Li Ran, Eldeniz Cihat, Wang Keyan, Nguyen Natalie, Schindler Thomas H, Huang Qi, Peterson Linda R, Yang Yang, Yan Yan, Cheng Jingliang, Woodard Pamela K, Zheng Jie
Mallinckrodt Institute of Radiology, Washington University School of Medicine, St Louis, MO, 63110, United States.
Department of Radiology, The First Affiliated Hospital of Zhengzhou University, Zhengzhou, 450052, China.
Radiol Adv. 2024 Nov;1(4). doi: 10.1093/radadv/umae026. Epub 2024 Oct 26.
To develop a new deep learning enabled cardiovascular magnetic resonance (CMR) approach for noncontrast quantification of myocardial oxygen extraction fraction (mOEF) and myocardial blood volume (MBV) in vivo.
An asymmetric spin-echo prepared CMR sequence was created in a 3 T MRI clinical system. A UNet-based fully connected neural network was developed based on a theoretical model of CMR signals to calculate mOEF and MBV. Twenty healthy volunteers (20-30 years old, 11 females) underwent CMR scans at 3 short-axial slices (16 myocardial segments) on 2 different days. The reproducibility was assessed by the coefficient of variation. Ten patients with chronic myocardial infarction were examined to evaluate the feasibility of this CMR method to detect abnormality of mOEF and MBV.
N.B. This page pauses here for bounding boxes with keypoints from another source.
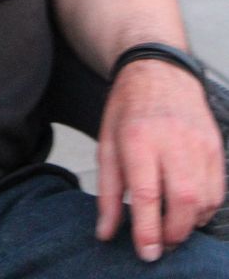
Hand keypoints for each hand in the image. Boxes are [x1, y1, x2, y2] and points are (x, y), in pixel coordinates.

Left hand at [96, 59, 224, 261]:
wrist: (159, 70)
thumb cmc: (128, 108)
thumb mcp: (106, 143)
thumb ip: (106, 191)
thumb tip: (105, 232)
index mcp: (138, 138)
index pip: (147, 194)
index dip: (148, 230)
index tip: (147, 253)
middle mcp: (172, 140)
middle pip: (182, 201)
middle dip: (173, 232)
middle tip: (160, 242)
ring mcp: (198, 142)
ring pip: (204, 200)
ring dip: (189, 223)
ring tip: (172, 223)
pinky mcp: (215, 146)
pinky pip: (217, 191)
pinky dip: (205, 208)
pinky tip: (188, 206)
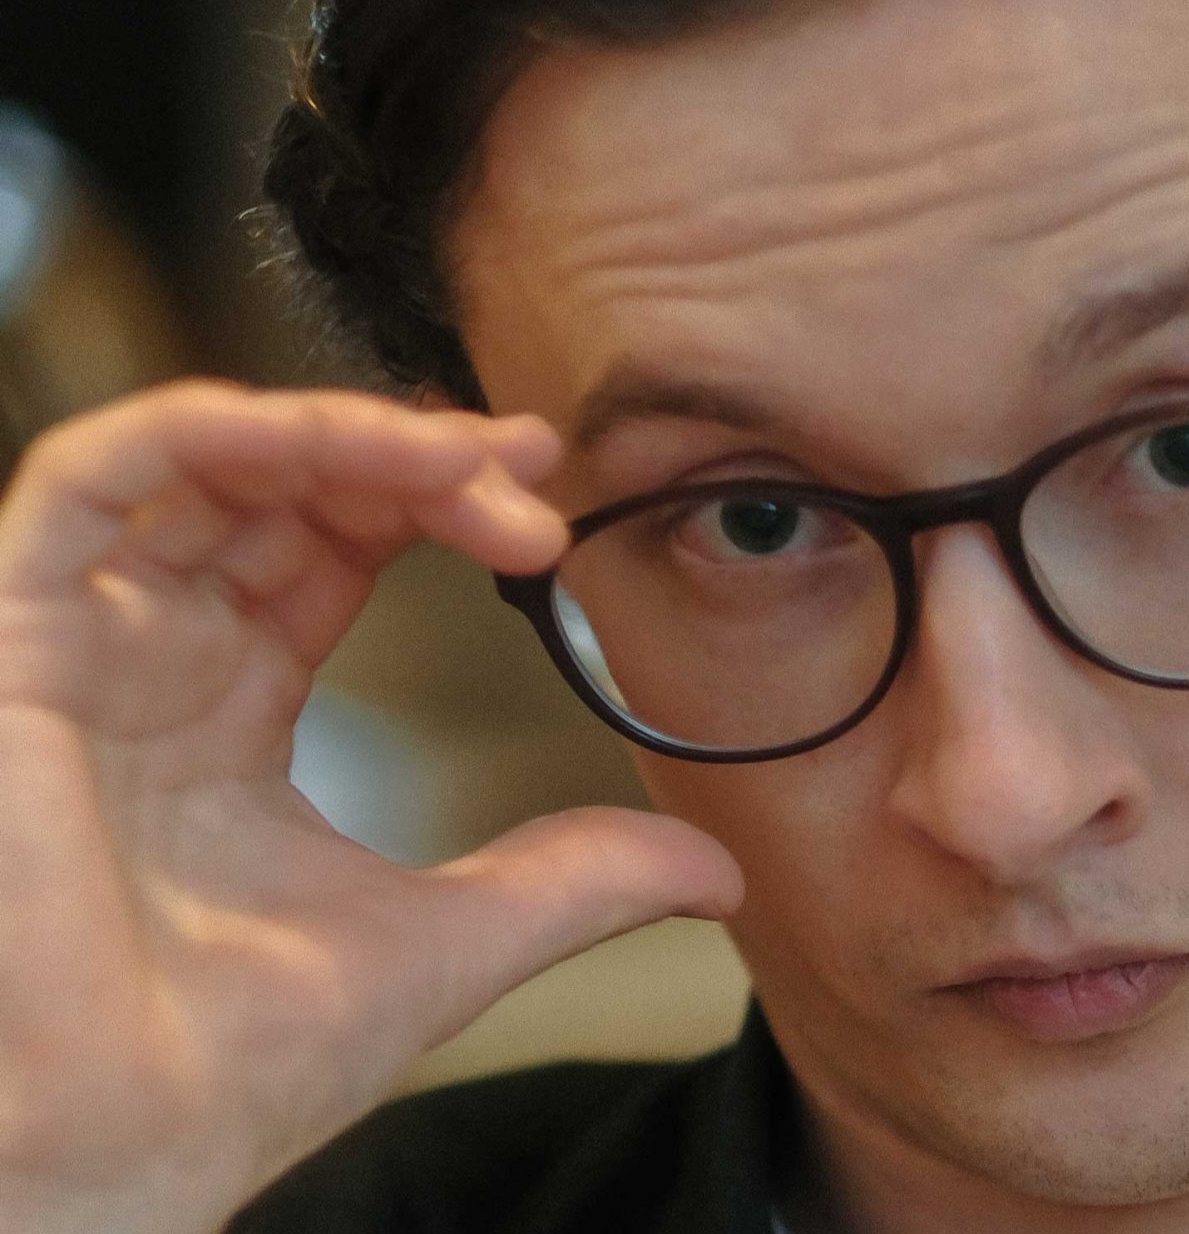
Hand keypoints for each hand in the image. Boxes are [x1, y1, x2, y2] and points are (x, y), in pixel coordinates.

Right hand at [0, 381, 742, 1233]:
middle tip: (534, 479)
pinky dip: (208, 432)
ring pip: (199, 461)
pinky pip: (84, 477)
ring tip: (462, 464)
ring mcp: (77, 650)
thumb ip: (571, 881)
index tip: (551, 504)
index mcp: (225, 717)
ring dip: (339, 434)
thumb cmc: (220, 1073)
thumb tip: (717, 868)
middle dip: (416, 460)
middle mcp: (147, 665)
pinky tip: (326, 443)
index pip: (333, 553)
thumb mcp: (442, 945)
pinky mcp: (12, 646)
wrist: (104, 1158)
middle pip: (281, 491)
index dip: (435, 503)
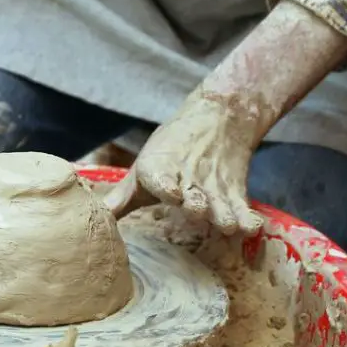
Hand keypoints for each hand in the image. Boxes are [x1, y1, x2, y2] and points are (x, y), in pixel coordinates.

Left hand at [105, 89, 264, 234]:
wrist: (218, 118)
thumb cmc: (170, 150)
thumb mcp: (143, 169)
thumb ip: (122, 198)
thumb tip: (97, 220)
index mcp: (158, 170)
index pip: (160, 179)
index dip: (166, 187)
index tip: (173, 193)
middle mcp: (187, 179)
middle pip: (194, 196)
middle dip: (196, 204)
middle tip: (197, 209)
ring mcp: (214, 188)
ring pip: (220, 204)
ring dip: (223, 215)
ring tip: (227, 224)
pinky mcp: (235, 192)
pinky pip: (243, 207)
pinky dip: (247, 218)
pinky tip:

Among the volunteers, the average global mOEF and MBV on both days was 0.58 ± 0.07 and 9.5% ± 1.5%, respectively, which agreed well with data measured by other imaging modalities. The coefficient of variation of mOEF was 8.4%, 4.5%, and 2.6%, on a basis of segment, slice, and participant, respectively. No significant difference in mOEF was shown among 3 slices or among different myocardial segments. Female participants showed significantly higher segmental mOEF than male participants ( < .001). Regional mOEF decrease 40% in CMR-confirmed myocardial infarction core, compared to normal myocardial regions.
The new deep learning-enabled CMR approach allows noncontrast quantification of mOEF and MBV with good to excellent reproducibility. This technique could provide an objective contrast-free means to assess and serially measure hypoxia-relief effects of therapeutic interventional strategies to save viable myocardial tissues.
开发一种新的基于深度学习的心血管磁共振(CMR)方法,用于在体无创定量心肌氧摄取分数(mOEF)和心肌血容量(MBV)。
在3T MRI临床系统中创建了一种非对称自旋回波准备的CMR序列。基于CMR信号的理论模型开发了一个基于U-Net的全连接神经网络,用于计算mOEF和MBV。20名健康志愿者(年龄20 - 30岁,女性11名)在2个不同日期对3个短轴切片(16个心肌节段)进行CMR扫描。通过变异系数评估可重复性。对10例慢性心肌梗死患者进行检查,以评估这种CMR方法检测mOEF和MBV异常的可行性。
在志愿者中,两天的平均整体mOEF和MBV分别为0.58±0.07和9.5%±1.5%,与其他成像方式测量的数据吻合良好。基于节段、切片和参与者,mOEF的变异系数分别为8.4%、4.5%和2.6%。3个切片之间或不同心肌节段之间的mOEF无显著差异。女性参与者的节段性mOEF显著高于男性参与者(P <.001)。与正常心肌区域相比,CMR证实的心肌梗死核心区域的局部mOEF降低了40%。
新的基于深度学习的CMR方法能够对mOEF和MBV进行无创定量,具有良好至优异的可重复性。该技术可为评估和连续测量治疗性干预策略对挽救存活心肌组织的缺氧缓解效果提供一种客观的无对比剂手段。